Les jolis yeux de Carl se sont légèrement plissés et l'ont fixée, il a sorti sans hâte une photo et l'a agitée devant elle.
La photo montrait Lily portant un masque à oxygène dans une étrange salle.
Elle a compris toutes les menaces dans ses yeux.
Elle s'est mordu les lèvres et l'a regardé. Soudain, elle s'est penchée et a frappé violemment sa tête contre le sol.
« Je suis désolée. J'avais tort.

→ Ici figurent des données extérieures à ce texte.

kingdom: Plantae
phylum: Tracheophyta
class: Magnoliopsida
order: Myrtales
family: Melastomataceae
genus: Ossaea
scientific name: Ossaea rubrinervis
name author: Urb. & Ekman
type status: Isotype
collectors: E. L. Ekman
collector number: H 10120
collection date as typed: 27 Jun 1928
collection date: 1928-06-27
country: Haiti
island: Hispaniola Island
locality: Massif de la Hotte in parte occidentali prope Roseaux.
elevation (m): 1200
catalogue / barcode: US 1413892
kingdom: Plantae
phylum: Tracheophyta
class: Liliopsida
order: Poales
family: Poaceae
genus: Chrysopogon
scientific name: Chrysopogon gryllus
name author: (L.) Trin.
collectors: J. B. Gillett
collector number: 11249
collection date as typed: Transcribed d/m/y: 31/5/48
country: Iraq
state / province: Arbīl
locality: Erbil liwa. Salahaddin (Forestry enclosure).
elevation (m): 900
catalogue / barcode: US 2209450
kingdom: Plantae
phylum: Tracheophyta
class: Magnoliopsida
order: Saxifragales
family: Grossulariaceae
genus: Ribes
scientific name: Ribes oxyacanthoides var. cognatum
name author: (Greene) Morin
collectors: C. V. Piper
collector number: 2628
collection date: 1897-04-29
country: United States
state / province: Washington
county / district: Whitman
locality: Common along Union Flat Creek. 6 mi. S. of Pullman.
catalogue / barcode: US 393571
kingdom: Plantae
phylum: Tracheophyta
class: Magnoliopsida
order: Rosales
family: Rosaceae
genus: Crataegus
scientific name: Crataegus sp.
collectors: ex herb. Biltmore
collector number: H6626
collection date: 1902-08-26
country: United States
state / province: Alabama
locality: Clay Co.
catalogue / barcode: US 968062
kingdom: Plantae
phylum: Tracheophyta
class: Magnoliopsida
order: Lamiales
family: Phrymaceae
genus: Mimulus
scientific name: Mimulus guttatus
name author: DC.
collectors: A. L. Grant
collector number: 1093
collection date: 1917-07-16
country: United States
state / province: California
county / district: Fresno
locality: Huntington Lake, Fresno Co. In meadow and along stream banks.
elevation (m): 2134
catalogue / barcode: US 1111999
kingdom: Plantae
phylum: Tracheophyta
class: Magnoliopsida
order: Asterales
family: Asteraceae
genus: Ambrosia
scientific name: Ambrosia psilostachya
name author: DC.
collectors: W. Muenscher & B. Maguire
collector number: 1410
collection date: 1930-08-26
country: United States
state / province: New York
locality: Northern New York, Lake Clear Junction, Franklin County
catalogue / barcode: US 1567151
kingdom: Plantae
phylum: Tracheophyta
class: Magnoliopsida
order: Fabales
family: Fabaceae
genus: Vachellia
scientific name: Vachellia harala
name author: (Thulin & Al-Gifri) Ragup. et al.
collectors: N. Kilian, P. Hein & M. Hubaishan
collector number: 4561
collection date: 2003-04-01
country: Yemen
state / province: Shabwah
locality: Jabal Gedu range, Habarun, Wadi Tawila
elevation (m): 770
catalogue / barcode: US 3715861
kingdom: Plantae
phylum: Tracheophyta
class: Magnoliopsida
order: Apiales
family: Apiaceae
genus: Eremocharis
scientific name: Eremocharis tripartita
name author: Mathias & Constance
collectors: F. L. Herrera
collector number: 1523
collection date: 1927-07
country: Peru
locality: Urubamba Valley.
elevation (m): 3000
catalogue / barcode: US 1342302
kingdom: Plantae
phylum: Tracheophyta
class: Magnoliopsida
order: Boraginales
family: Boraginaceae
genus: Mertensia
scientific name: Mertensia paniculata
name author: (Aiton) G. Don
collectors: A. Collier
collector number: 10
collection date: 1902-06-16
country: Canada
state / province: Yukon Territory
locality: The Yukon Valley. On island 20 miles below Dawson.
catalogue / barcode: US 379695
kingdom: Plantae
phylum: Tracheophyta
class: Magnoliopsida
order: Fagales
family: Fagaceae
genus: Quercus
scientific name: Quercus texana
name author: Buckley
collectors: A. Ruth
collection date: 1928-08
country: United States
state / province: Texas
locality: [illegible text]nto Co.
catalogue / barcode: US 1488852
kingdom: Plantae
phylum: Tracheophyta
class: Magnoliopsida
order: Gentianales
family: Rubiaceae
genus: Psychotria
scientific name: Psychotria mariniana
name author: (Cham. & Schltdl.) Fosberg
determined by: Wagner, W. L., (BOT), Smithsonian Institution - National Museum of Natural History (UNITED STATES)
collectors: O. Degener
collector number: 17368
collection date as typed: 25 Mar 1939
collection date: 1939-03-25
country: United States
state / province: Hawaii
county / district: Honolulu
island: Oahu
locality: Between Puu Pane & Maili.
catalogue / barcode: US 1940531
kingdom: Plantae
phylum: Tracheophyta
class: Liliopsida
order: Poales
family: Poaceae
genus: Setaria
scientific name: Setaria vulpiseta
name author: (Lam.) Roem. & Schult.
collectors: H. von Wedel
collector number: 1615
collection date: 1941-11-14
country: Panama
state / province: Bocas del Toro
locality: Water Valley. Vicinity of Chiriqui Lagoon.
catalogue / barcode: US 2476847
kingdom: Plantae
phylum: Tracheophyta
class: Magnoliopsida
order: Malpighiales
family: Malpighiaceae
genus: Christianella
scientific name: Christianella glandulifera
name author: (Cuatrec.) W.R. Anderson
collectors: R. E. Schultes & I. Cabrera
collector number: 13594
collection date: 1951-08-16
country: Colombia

Je n'aurais pas dû tuer Caleb. »
« J'avais tort... »
« Je suis l'assassin... »
« Je suis odieuse, mon crime mérite une myriade de morts... »
Elle a imploré la pitié encore et encore, et son front était cassé et saignait.
Les journalistes ont diffusé en direct, et toute la ville Romantique parlait de Grace, la meurtrière vicieuse à minuit.
Carl a hoché la tête avec satisfaction, a regardé Grace, qui était couverte de sang, agenouillée sur le sol, et a ouvert ses fines lèvres pour dire : « Très bien, puisque tu as admis ton erreur, va maintenant dans un hôpital psychiatrique et repose-toi bien pendant quelques années. Je pense que tu n'es plus consciente. »
Comme il a fini de parler, deux gardes du corps se sont précipités pour la saisir et l'ont envoyée directement dans un hôpital psychiatrique.
Elle ne s'est plus débattue, mais quand elle est passée devant lui, elle s'est soudainement arrêtée, l'a regardé tristement et a demandé : « Carl, est-ce que tu m'as aimée ? »
Elle voulait juste savoir si elle avait eu des illusions au cours des cinq dernières années.
Carl a ri comme s'il avait entendu la blague la plus drôle du monde : « Grace, tu es vraiment folle. Tu crois que je vais tomber amoureux de ma tante ? »
Tante ?
Ok, bon.
Le cœur de Grace était marqué et battu, et une douleur soudaine lui a déchiré le cœur.
Mais elle a essuyé le sang de son visage et a souri : « Alors Carl, au revoir. »
Mais elle semblait rire si fort que la blessure sur son visage était si douloureuse qu'elle allait pleurer.